• To be done:
Pull out every line in the material below that contains the word "family", and copy each one unchanged.

------------------------------

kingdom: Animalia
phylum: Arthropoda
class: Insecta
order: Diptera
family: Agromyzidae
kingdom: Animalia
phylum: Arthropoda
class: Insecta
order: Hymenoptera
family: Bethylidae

------------------------------

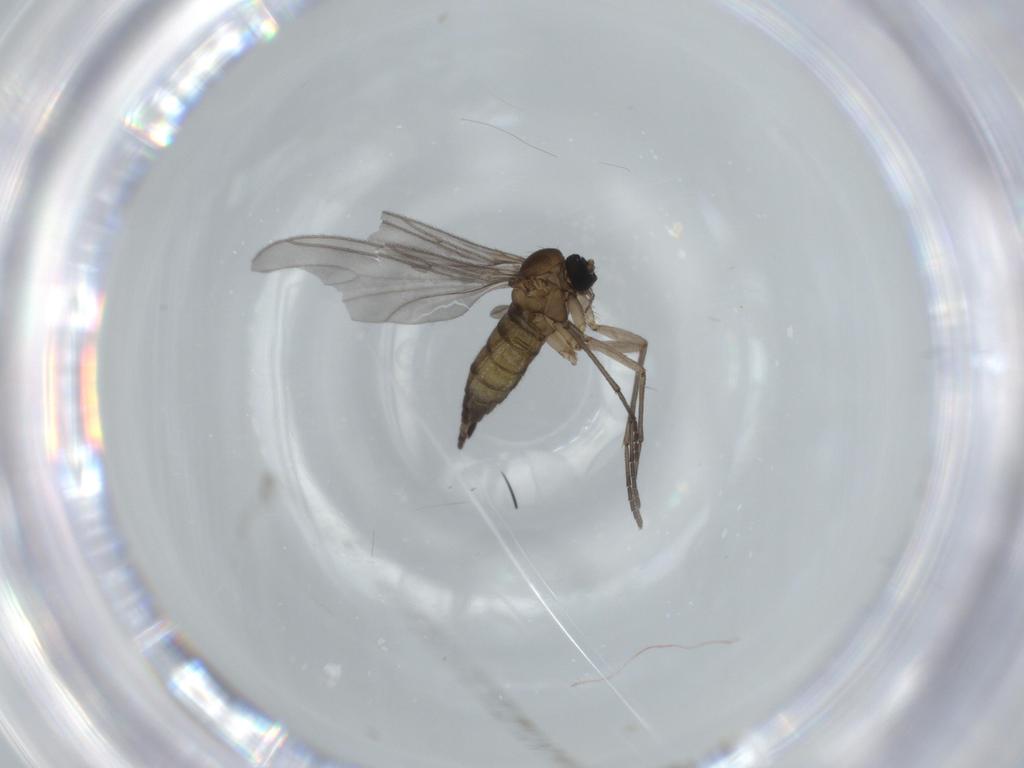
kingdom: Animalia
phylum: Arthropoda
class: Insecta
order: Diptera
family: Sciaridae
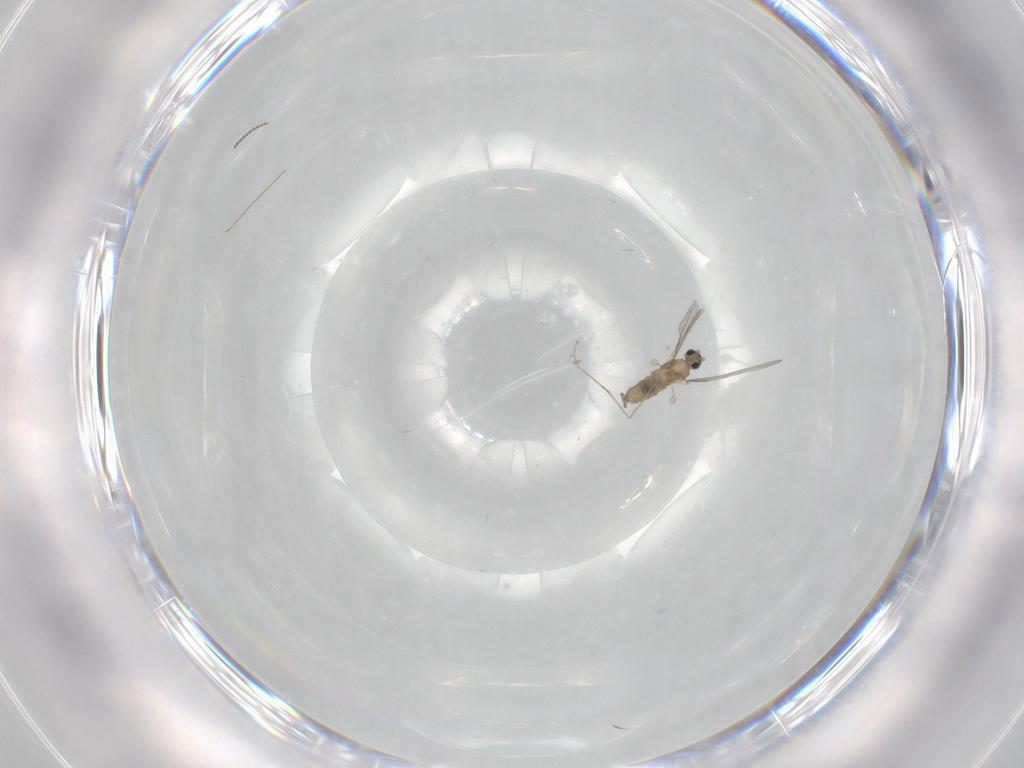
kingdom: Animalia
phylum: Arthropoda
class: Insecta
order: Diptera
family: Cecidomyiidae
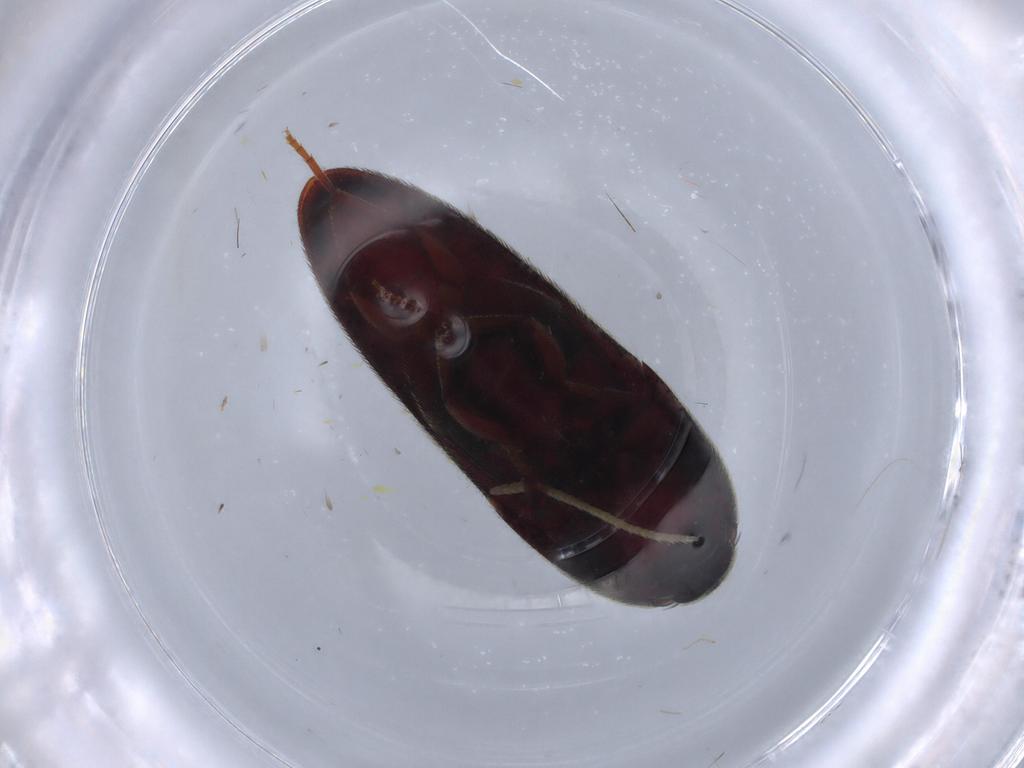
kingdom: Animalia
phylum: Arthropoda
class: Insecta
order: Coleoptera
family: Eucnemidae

------------------------------

• Exercise response:
family: Agromyzidae
family: Bethylidae
family: Sciaridae
family: Cecidomyiidae
family: Eucnemidae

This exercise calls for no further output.